The growth of children and adolescents using orally inhaled corticosteroids, including the combination mometasone + formoterol, should be monitored regularly (for example, using a growth meter). If a child or adolescent has a growth retardation against any corticosteroid, the likelihood that he / she is particularly sensitive to this effect should be considered. Taking into account the potential consequences of prolonged treatment for growth, clinical benefits and risks associated with alternative treatments should be compared. In order to minimize the systemic effects of orally inhaled corticosteroids, including the combination mometasone + formoterol, the dose for each patient should be titrated to a minimum effective.

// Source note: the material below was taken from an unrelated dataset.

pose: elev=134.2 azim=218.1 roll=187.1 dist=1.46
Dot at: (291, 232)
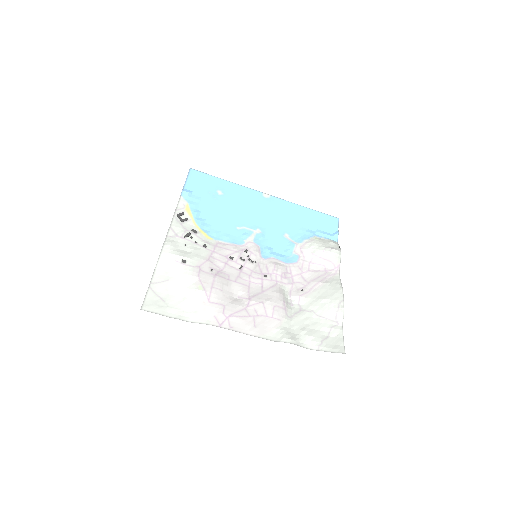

Application in geriatrics. A total of 77 patients aged 65 years and over (11 of whom were 75 years of age or older) used a combination of mometasone + formoterol in 3 clinical trials up to 52 weeks. Similar efficacy and safety outcomes were observed in 28 patients aged 65 years and older who used the combination mometasone + formoterol in another clinical trial. There was no difference in safety or efficacy between these patients and younger patients, but the greater sensitivity of some elderly people can not be ruled out. As with other drugs containing beta2-agonists, special care should be taken when using the combination mometasone + formoterol in geriatric patients with concomitant cardiovascular diseases due to the adverse effect of beta2 agonists. Based on the available data, for the combination of mometasone + formoterol or its active ingredients, dose adjustment in geriatric patients is not required.
Liver failure. Concentrations of mometasone furoate appear to increase with increasing severity of liver failure (see "Pharmacokinetics").
Influence on the ability to drive and work with machinery. With the development of side effects from the nervous system should refrain from driving or working with mechanisms during the period of taking the drug.